By Richard R. Watkins, MD, MS, FACP
Division of Infectious Diseases, Cleveland Clinic Akron General Medical Center, Akron, OH; Associate Professor of Internal Medicine, Northeast Ohio Medical University, Rootstown, OH
Dr. Watkins reports that he has received research support from Actavis.
SYNOPSIS: A randomized, placebo-controlled clinical trial from the Netherlands found that longer-term antibiotic therapy for Lyme disease did not improve health-related quality of life compared to a standard course of treatment.
SOURCE: Berende A, ter Hofstede HJ, Vos FJ, et al. Randomized trial of longer-term therapy for symptoms attributed to Lyme disease. N Engl J Med 2016;374:1209-1220.
Despite clear recommendations from national guidelines, the duration of therapy for Lyme disease is still debated. This is mostly due to the fact that a significant minority of patients with documented Lyme disease who were treated appropriately continues experiencing symptoms such as fatigue, pain, and neurological or cognitive dysfunction. Therefore, Dutch investigators asked whether longer course therapy would be beneficial in alleviating these symptoms.
The study was a randomized, double-blind trial conducted at two sites in the Netherlands. Patients were eligible to participate if they suffered from persistent symptoms attributed to Lyme disease after an erythema migrans rash or positive Borrelia burgdorferi IgG or IgM antibodies. All patients received open-label IV ceftriaxone for two weeks. They were then randomized to receive a 12-week course of doxycycline, clarithromycin plus hydroxychloroquine, or placebo. The primary outcome was health-related quality of life at the end of the treatment period, which was ascertained using the physical-component summary score of the RAND SF-36. The mean score of the SF-36 (± standard deviation) in the general population is 50 ± 10, with higher scores representing a better quality of life. Secondary outcomes included physical and mental aspects of health-related quality of life, and fatigue.
A total of 280 patients started oral therapy after randomization: 86 received doxycycline, 96 received clarithromycin plus hydroxychloroquine, and 98 received placebo. There were no differences in adherence between the groups (P = 0.50). At 14 weeks, the SF-36 was 35 in the doxycycline group (95% confidence interval [CI], 33.5-36.5), 35.6 in the clarithromycin-hydroxychloroquine group (95% CI, 34.2-37.1), and 34.8 in the placebo group (95% CI, 33.4-36.2). Overall, there was no significant difference between the groups in the modified intention-to-treat analysis (P = 0.69). Furthermore, there were no significant differences in either of the secondary outcomes between the three groups. Overall, 205 patients reported at least one adverse event. Most of these were drug-related, with rash and diarrhea most common. Fourteen patients discontinued the randomized portion of the trial due to an adverse event; there was no significant difference among the three study groups in terms of adverse reactions.

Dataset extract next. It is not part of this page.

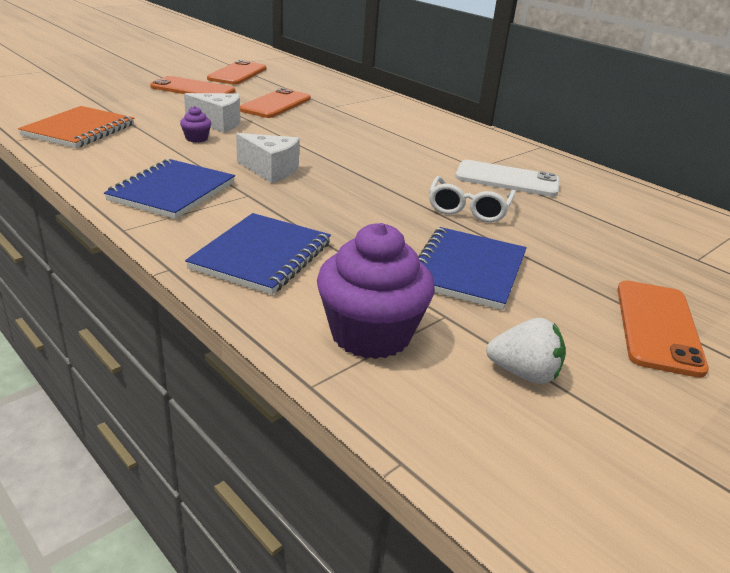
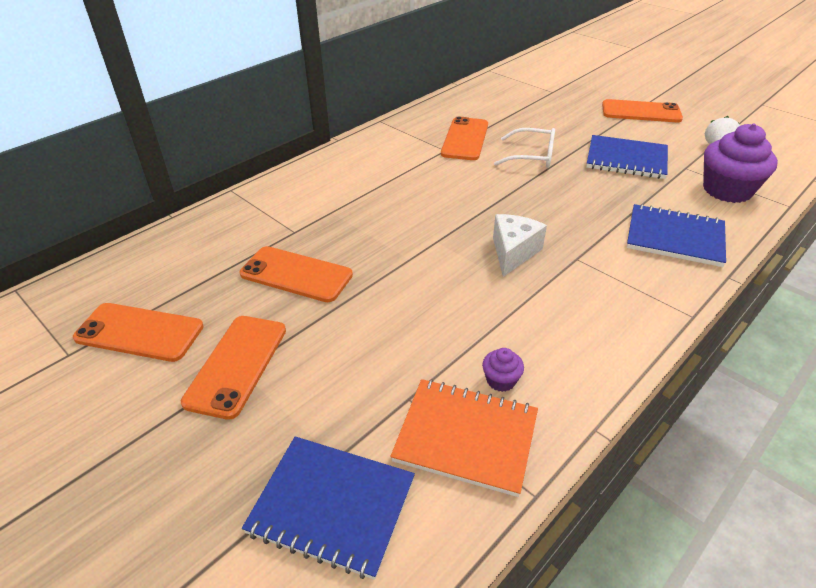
camera: 90 degrees left, 10 degrees up
blue notebook [104,159,235,219] -> blue notebook moved to [242,436,415,580]
purple cupcake [180,106,211,143] -> purple cupcake moved to [482,348,524,392]
white cheese [184,93,240,133] -> none
white phone [455,160,560,197] -> orange phone [441,116,488,160]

The Berende et study adds to the mounting body of evidence that longer courses of antibiotics for Lyme disease are not beneficial. Two previous trials that also used IV ceftriaxone followed by oral doxycycline or placebo for 60 days found no significant differences between treatment groups. In the Berende et al study, the median duration of symptoms was 2.7 years in the two antibiotic groups and 2.1 years in the placebo group, yet 9-13% had not previously received antibiotic treatment. Twenty-eight percent of patients recalled an erythema migrans rash, while serology was positive in about two-thirds. This raises the possibility of false-positive results, especially since a Western blot assay was not performed, which is a routine procedure after serology in the United States. It is also worth noting that the species of B. burgdorferi present in the Netherlands manifests differently than the one in the United States, including a longer duration of initial illness. Finally, the high rate of adverse events observed in the study is a reminder that prolonged courses of antibiotics are not benign and have the potential for causing patient harm.

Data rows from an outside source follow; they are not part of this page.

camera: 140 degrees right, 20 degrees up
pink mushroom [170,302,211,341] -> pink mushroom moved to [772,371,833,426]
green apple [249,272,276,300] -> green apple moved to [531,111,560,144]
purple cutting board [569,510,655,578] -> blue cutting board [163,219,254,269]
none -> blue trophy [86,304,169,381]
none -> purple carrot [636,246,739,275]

So what should a clinician tell a patient who had Lyme disease and continues to experience lingering symptoms such as fatigue and chronic joint pain? Basically, more antibiotics will not help and may instead lead to further complications. An accompanying editorial noted an interesting recent study that showed post-infectious cytokine and metabolic changes after Lyme disease that are not observed after other infections.1 Further studies are warranted to determine if these post-infectious changes could somehow be modified and if doing so might lead to symptomatic improvement.
For now, it is important to screen for other medical conditions such as depression and endocrine disorders, such as diabetes mellitus and hypothyroidism, that might be treatable. Moreover, many of these patients suffer from insomnia, and improved sleep hygiene sometimes improves their quality of life. While it is often frustrating for patients to experience ongoing, unexplainable symptoms following Lyme disease, the strong evidence that antibiotics are not beneficial will hopefully encourage investigators to develop novel hypotheses that ultimately lead to a better understanding of this condition.
- Melia MT, Auwaerter PG. Time for a different approach to Lyme disease and long-term symptoms. N Engl J Med 2016;374:1277-1278.